A number m is a quadratic residue mod n if and only there exists a number a such that $a^2 \equiv m \pmod{n}$ and $0 \le m < n.$. For example, since $5^2 \equiv 4 \pmod{7},$ 4 is a quadratic residue mod 7.

Let p be an odd prime. There are some theorems regarding quadratic residues mod p. Usually, 0 is a "special case." So 0 is not a residue, but it is also not a non-residue.

Adopting these definitions, we prove some theorems.

Theorem 9.1. There are an equal number of non-residues and residues mod p.
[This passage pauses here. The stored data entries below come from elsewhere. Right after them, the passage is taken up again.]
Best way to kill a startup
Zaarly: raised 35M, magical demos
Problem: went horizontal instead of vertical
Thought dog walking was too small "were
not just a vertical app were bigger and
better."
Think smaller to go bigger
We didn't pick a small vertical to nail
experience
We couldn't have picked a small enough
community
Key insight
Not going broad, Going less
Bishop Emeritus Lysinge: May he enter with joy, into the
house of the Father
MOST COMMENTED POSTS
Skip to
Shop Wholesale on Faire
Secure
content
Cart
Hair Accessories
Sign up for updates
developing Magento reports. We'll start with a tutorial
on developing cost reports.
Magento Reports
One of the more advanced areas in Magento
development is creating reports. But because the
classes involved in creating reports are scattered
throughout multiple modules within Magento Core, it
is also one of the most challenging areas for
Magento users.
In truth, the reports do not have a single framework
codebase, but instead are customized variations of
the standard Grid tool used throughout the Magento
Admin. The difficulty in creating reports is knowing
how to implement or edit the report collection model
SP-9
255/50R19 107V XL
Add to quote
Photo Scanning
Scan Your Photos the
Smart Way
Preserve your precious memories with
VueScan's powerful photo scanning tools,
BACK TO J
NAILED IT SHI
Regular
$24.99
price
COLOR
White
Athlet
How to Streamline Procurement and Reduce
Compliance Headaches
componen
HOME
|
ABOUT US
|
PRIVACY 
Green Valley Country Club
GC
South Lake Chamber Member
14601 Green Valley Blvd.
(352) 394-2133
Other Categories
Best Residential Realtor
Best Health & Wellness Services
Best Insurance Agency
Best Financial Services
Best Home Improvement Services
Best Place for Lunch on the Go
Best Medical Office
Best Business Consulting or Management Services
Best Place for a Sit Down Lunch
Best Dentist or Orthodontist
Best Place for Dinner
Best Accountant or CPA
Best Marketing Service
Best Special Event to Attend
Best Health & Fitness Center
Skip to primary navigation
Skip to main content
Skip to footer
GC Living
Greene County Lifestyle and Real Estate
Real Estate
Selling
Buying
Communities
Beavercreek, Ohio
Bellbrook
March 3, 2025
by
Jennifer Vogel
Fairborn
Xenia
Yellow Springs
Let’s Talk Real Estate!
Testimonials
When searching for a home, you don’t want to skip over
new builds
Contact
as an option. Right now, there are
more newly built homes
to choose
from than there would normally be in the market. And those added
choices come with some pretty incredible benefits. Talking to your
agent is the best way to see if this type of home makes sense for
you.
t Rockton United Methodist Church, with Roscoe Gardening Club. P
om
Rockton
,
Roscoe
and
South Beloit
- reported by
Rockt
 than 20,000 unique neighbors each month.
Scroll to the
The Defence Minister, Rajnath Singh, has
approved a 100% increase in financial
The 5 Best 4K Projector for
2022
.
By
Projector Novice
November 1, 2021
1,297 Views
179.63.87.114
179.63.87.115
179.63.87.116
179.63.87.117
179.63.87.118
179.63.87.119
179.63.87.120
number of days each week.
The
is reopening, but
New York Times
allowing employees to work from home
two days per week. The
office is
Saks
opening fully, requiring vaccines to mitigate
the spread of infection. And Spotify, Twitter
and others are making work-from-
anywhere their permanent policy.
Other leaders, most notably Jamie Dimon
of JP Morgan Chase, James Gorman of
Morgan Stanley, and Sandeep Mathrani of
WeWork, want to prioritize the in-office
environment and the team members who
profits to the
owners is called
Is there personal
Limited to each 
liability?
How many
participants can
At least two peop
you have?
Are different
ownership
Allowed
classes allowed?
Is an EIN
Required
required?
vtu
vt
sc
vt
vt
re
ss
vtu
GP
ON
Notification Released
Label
Proof: First, we prove that $1^2, 2^2, ... (\frac{p-1}{2})^2$ are distinct modulo p. Assume $a^2 \equiv b^2 \pmod{p},$ where a and b are distinct integers from $1$ to $\frac{p-1}{2}.$ Then, $a^2-b^2$ would have to be a multiple of $p$. $a^2-b^2$ can be factored as $(a-b)(a+b).$ However, since a and b are distinct integers from $1$ to $\frac{p-1}{2},$ $a-b$ can't be a multiple of p. Therefore, $a+b$ is a multiple of p. We know that $\frac{p-1}{2} \ge a,b \ge 1,$ so $p-1 \ge a+b \ge 2,$ so $a+b$ also can't be a multiple of p, a contradiction.